Input material START

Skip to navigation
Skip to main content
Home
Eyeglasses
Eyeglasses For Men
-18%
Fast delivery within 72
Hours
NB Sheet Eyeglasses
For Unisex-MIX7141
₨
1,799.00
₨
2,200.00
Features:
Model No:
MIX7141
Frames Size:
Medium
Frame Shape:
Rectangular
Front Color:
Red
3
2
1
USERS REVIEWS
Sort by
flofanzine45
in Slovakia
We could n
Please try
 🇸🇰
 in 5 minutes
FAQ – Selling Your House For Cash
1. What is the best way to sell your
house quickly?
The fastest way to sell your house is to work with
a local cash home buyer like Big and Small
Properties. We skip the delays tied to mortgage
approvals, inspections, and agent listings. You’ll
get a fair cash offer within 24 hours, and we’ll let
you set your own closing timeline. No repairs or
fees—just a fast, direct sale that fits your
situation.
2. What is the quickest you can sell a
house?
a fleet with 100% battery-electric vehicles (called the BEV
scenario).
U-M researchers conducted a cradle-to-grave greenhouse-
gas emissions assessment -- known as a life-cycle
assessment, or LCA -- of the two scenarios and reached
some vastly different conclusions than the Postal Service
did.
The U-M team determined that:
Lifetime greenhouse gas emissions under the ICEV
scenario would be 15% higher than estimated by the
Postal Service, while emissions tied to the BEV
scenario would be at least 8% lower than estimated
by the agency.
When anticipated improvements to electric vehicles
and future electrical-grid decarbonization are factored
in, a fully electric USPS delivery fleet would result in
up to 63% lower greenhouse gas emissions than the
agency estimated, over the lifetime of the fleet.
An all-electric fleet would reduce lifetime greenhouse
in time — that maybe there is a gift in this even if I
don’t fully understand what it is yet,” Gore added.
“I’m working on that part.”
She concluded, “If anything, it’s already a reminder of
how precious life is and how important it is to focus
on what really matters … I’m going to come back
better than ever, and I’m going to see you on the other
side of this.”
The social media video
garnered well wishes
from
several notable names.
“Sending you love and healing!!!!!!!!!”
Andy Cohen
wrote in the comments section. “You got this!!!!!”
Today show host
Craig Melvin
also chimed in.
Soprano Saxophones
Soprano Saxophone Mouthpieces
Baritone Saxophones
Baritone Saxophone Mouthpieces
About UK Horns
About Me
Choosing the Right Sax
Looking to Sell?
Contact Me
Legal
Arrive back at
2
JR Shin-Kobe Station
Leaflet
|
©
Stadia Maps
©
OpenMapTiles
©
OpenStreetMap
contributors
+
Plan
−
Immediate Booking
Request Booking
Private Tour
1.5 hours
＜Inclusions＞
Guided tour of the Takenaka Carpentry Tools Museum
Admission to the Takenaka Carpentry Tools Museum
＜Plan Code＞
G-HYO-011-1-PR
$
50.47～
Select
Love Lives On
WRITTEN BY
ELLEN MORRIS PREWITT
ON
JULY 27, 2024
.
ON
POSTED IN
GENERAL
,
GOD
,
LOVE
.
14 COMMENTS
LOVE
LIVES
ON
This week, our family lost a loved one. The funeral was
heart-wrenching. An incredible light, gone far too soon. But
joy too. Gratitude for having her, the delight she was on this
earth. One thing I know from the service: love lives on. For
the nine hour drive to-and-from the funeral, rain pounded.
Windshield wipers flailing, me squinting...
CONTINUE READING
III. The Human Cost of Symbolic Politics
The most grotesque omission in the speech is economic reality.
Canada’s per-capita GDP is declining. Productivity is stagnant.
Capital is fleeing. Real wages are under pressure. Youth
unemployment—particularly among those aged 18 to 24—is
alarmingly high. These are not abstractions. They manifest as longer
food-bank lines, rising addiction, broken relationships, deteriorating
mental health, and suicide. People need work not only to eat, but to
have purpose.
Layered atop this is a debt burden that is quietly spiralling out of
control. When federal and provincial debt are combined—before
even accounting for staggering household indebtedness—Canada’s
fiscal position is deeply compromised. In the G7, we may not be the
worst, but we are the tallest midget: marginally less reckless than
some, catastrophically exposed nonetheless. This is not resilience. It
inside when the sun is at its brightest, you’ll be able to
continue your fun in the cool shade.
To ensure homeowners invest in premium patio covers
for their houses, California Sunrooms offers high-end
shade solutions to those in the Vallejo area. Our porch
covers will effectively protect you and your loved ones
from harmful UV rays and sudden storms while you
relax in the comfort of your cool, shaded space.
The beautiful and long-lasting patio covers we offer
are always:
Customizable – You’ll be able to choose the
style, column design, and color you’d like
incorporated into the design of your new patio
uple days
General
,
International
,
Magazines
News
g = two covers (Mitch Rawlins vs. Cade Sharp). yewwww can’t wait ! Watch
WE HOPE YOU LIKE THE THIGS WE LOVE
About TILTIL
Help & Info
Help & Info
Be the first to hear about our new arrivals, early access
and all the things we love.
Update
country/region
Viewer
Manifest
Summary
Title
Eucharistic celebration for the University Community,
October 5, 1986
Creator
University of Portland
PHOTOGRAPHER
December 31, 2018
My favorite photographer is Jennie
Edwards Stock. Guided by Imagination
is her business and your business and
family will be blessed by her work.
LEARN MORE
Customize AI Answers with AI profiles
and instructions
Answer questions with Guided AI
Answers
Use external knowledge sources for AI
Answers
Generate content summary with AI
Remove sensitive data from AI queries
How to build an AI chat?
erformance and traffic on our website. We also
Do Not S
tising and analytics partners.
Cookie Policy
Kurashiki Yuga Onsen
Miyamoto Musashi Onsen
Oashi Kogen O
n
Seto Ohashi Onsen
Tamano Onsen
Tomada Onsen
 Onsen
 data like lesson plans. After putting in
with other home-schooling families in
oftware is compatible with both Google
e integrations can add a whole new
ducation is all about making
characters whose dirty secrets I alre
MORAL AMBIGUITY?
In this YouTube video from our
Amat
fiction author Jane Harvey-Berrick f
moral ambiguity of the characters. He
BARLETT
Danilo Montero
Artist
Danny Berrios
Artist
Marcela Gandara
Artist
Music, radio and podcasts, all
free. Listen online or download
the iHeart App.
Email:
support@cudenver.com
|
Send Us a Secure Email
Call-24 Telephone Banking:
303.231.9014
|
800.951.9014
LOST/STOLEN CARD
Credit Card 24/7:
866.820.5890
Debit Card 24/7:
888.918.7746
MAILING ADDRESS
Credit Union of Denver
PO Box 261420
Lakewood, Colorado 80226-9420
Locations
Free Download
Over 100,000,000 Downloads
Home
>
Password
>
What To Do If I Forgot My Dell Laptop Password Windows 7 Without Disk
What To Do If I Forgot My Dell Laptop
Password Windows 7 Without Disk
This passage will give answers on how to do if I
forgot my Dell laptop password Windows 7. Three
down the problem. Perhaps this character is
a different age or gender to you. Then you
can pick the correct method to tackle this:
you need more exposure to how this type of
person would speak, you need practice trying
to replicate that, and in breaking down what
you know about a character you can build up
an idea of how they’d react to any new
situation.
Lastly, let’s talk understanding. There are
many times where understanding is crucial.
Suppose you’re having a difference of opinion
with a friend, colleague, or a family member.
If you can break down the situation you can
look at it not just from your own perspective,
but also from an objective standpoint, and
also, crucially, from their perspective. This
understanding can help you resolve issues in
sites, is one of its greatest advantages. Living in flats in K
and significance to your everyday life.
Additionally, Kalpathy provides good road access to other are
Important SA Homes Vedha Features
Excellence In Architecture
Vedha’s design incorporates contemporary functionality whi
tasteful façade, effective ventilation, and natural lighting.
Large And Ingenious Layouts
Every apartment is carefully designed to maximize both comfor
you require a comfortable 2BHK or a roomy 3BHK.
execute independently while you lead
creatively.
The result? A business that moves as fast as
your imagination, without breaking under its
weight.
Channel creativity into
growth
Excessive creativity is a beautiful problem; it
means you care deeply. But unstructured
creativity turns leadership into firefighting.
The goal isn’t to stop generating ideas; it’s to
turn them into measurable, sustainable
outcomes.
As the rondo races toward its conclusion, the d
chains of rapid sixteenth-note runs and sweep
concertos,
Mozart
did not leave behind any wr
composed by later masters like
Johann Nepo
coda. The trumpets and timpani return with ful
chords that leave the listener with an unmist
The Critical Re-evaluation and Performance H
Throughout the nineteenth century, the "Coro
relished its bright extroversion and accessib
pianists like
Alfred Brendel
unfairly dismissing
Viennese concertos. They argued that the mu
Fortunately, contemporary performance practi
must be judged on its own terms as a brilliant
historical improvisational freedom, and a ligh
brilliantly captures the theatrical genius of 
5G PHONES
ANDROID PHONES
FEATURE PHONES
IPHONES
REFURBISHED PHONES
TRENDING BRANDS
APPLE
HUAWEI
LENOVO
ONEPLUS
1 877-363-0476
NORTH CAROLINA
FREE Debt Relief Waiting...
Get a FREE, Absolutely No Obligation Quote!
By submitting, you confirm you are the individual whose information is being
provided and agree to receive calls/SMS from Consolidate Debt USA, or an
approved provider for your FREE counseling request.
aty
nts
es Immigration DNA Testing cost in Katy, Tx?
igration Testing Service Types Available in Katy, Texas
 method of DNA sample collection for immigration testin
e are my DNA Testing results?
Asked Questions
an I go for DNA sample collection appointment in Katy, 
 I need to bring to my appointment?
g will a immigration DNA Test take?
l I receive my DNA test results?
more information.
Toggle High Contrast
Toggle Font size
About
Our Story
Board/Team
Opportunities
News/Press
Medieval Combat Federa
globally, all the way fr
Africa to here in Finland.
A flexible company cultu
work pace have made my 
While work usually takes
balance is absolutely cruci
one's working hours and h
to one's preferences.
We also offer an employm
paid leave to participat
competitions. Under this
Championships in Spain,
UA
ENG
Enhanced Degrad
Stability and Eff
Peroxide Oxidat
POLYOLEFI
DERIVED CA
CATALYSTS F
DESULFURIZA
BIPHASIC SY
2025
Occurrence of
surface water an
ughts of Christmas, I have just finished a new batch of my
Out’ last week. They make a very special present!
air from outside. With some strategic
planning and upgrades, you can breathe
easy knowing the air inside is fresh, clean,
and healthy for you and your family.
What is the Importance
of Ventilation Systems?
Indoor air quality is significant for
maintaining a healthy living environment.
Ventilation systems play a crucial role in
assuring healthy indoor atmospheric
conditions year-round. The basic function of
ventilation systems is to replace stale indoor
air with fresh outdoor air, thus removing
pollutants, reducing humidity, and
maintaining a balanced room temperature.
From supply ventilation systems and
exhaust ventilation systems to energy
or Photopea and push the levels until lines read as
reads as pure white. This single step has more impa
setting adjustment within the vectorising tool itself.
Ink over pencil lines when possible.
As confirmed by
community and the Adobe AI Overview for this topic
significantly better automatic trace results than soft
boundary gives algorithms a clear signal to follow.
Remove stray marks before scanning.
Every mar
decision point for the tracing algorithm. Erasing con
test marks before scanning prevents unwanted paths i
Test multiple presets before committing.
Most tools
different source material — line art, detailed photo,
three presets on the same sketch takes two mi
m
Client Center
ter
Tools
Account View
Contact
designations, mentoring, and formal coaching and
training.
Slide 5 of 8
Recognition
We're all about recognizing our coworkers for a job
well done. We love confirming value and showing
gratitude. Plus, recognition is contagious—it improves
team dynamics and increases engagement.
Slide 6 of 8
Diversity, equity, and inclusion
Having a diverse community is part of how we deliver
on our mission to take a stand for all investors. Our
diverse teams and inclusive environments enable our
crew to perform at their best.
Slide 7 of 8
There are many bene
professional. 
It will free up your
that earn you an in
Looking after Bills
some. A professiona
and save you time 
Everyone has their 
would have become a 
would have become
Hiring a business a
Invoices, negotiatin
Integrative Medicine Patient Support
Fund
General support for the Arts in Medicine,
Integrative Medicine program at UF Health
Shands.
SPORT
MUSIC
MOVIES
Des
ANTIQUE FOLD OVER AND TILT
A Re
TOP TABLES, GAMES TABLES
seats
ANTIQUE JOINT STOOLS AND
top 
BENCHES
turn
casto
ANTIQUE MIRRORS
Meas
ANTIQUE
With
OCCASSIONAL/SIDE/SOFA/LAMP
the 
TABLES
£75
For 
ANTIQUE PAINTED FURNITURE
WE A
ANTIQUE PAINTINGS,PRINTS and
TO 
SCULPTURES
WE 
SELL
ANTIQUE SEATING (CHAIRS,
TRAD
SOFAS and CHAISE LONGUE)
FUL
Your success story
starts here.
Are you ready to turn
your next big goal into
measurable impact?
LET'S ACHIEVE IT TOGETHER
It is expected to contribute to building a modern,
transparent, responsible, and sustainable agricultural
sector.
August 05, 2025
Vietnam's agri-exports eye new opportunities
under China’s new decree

Input material END

Exercise details » Copy out precisely the lines from the line with "of Ventilation Systems?" to the line with "exhaust ventilation systems to energy" in the material above, including those two lines and omitting all the rest.

Result of the exercise »
of Ventilation Systems?
Indoor air quality is significant for
maintaining a healthy living environment.
Ventilation systems play a crucial role in
assuring healthy indoor atmospheric
conditions year-round. The basic function of
ventilation systems is to replace stale indoor
air with fresh outdoor air, thus removing
pollutants, reducing humidity, and
maintaining a balanced room temperature.
From supply ventilation systems and
exhaust ventilation systems to energy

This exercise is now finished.